Reproduce each of the lines below verbatim, in their original order.
## begin Excerpted records
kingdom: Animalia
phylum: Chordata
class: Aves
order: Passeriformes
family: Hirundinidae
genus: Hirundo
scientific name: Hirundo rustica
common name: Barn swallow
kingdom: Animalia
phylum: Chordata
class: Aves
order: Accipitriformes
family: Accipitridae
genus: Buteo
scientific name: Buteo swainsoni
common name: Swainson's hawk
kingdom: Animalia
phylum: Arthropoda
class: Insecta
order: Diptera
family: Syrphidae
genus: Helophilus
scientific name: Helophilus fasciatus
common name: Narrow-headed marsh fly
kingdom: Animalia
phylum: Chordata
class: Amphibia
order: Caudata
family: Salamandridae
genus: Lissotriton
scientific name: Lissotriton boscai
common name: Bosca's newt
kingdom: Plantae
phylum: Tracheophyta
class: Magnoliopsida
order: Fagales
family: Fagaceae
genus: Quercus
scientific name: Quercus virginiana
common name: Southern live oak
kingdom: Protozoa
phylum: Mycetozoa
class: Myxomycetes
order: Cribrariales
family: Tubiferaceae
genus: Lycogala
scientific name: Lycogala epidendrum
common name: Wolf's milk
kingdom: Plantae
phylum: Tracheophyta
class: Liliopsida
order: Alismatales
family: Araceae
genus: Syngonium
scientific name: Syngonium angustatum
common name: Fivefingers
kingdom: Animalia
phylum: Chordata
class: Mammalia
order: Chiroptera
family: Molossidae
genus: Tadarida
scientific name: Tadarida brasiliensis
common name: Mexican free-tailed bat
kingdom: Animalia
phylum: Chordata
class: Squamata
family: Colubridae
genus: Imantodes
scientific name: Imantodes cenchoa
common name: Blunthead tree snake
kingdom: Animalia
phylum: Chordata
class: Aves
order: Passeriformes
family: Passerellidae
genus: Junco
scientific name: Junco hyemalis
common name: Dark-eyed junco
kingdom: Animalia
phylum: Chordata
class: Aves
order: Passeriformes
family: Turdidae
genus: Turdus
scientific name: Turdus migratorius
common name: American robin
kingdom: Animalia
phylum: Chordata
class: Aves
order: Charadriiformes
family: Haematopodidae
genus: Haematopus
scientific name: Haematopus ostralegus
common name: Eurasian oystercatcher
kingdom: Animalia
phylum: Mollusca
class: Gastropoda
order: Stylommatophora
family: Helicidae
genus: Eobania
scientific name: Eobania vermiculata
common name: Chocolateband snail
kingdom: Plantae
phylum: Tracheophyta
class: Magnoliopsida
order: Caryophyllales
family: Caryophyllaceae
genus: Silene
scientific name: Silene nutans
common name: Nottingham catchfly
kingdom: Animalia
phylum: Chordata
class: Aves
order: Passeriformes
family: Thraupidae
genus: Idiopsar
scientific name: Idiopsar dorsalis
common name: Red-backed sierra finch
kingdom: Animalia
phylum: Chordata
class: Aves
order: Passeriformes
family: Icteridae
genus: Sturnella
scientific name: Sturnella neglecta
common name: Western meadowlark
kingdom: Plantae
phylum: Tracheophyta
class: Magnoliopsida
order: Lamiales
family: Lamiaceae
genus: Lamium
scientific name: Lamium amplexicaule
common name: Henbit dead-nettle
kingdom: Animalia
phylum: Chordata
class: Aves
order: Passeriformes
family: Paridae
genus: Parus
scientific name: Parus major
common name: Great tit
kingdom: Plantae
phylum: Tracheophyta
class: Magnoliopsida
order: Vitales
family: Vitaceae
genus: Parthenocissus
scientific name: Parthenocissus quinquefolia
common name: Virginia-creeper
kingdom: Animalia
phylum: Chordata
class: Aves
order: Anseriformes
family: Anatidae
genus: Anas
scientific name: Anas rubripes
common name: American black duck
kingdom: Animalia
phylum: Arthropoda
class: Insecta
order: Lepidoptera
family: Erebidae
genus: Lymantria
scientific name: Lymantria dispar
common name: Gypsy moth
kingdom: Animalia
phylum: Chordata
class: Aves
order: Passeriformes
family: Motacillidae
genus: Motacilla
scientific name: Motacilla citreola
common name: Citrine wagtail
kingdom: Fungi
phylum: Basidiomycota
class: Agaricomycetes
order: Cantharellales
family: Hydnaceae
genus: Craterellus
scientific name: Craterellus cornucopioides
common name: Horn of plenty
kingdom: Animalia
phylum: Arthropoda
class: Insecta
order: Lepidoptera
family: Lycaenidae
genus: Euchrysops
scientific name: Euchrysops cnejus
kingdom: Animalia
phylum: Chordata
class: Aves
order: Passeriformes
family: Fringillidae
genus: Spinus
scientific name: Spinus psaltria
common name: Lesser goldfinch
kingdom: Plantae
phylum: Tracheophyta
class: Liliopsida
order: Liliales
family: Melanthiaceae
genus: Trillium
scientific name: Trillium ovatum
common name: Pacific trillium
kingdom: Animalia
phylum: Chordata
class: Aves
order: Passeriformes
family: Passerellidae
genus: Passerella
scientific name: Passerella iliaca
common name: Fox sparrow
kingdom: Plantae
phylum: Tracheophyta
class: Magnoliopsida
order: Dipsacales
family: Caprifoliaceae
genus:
## end Excerpted records
Result for this exercise:
kingdom: Animalia
phylum: Chordata
class: Aves
order: Passeriformes
family: Hirundinidae
genus: Hirundo
scientific name: Hirundo rustica
common name: Barn swallow
kingdom: Animalia
phylum: Chordata
class: Aves
order: Accipitriformes
family: Accipitridae
genus: Buteo
scientific name: Buteo swainsoni
common name: Swainson's hawk
kingdom: Animalia
phylum: Arthropoda
class: Insecta
order: Diptera
family: Syrphidae
genus: Helophilus
scientific name: Helophilus fasciatus
common name: Narrow-headed marsh fly
kingdom: Animalia
phylum: Chordata
class: Amphibia
order: Caudata
family: Salamandridae
genus: Lissotriton
scientific name: Lissotriton boscai
common name: Bosca's newt
kingdom: Plantae
phylum: Tracheophyta
class: Magnoliopsida
order: Fagales
family: Fagaceae
genus: Quercus
scientific name: Quercus virginiana
common name: Southern live oak
kingdom: Protozoa
phylum: Mycetozoa
class: Myxomycetes
order: Cribrariales
family: Tubiferaceae
genus: Lycogala
scientific name: Lycogala epidendrum
common name: Wolf's milk
kingdom: Plantae
phylum: Tracheophyta
class: Liliopsida
order: Alismatales
family: Araceae
genus: Syngonium
scientific name: Syngonium angustatum
common name: Fivefingers
kingdom: Animalia
phylum: Chordata
class: Mammalia
order: Chiroptera
family: Molossidae
genus: Tadarida
scientific name: Tadarida brasiliensis
common name: Mexican free-tailed bat
kingdom: Animalia
phylum: Chordata
class: Squamata
family: Colubridae
genus: Imantodes
scientific name: Imantodes cenchoa
common name: Blunthead tree snake
kingdom: Animalia
phylum: Chordata
class: Aves
order: Passeriformes
family: Passerellidae
genus: Junco
scientific name: Junco hyemalis
common name: Dark-eyed junco
kingdom: Animalia
phylum: Chordata
class: Aves
order: Passeriformes
family: Turdidae
genus: Turdus
scientific name: Turdus migratorius
common name: American robin
kingdom: Animalia
phylum: Chordata
class: Aves
order: Charadriiformes
family: Haematopodidae
genus: Haematopus
scientific name: Haematopus ostralegus
common name: Eurasian oystercatcher
kingdom: Animalia
phylum: Mollusca
class: Gastropoda
order: Stylommatophora
family: Helicidae
genus: Eobania
scientific name: Eobania vermiculata
common name: Chocolateband snail
kingdom: Plantae
phylum: Tracheophyta
class: Magnoliopsida
order: Caryophyllales
family: Caryophyllaceae
genus: Silene
scientific name: Silene nutans
common name: Nottingham catchfly
kingdom: Animalia
phylum: Chordata
class: Aves
order: Passeriformes
family: Thraupidae
genus: Idiopsar
scientific name: Idiopsar dorsalis
common name: Red-backed sierra finch
kingdom: Animalia
phylum: Chordata
class: Aves
order: Passeriformes
family: Icteridae
genus: Sturnella
scientific name: Sturnella neglecta
common name: Western meadowlark
kingdom: Plantae
phylum: Tracheophyta
class: Magnoliopsida
order: Lamiales
family: Lamiaceae
genus: Lamium
scientific name: Lamium amplexicaule
common name: Henbit dead-nettle
kingdom: Animalia
phylum: Chordata
class: Aves
order: Passeriformes
family: Paridae
genus: Parus
scientific name: Parus major
common name: Great tit
kingdom: Plantae
phylum: Tracheophyta
class: Magnoliopsida
order: Vitales
family: Vitaceae
genus: Parthenocissus
scientific name: Parthenocissus quinquefolia
common name: Virginia-creeper
kingdom: Animalia
phylum: Chordata
class: Aves
order: Anseriformes
family: Anatidae
genus: Anas
scientific name: Anas rubripes
common name: American black duck
kingdom: Animalia
phylum: Arthropoda
class: Insecta
order: Lepidoptera
family: Erebidae
genus: Lymantria
scientific name: Lymantria dispar
common name: Gypsy moth
kingdom: Animalia
phylum: Chordata
class: Aves
order: Passeriformes
family: Motacillidae
genus: Motacilla
scientific name: Motacilla citreola
common name: Citrine wagtail
kingdom: Fungi
phylum: Basidiomycota
class: Agaricomycetes
order: Cantharellales
family: Hydnaceae
genus: Craterellus
scientific name: Craterellus cornucopioides
common name: Horn of plenty
kingdom: Animalia
phylum: Arthropoda
class: Insecta
order: Lepidoptera
family: Lycaenidae
genus: Euchrysops
scientific name: Euchrysops cnejus
kingdom: Animalia
phylum: Chordata
class: Aves
order: Passeriformes
family: Fringillidae
genus: Spinus
scientific name: Spinus psaltria
common name: Lesser goldfinch
kingdom: Plantae
phylum: Tracheophyta
class: Liliopsida
order: Liliales
family: Melanthiaceae
genus: Trillium
scientific name: Trillium ovatum
common name: Pacific trillium
kingdom: Animalia
phylum: Chordata
class: Aves
order: Passeriformes
family: Passerellidae
genus: Passerella
scientific name: Passerella iliaca
common name: Fox sparrow
kingdom: Plantae
phylum: Tracheophyta
class: Magnoliopsida
order: Dipsacales
family: Caprifoliaceae
genus:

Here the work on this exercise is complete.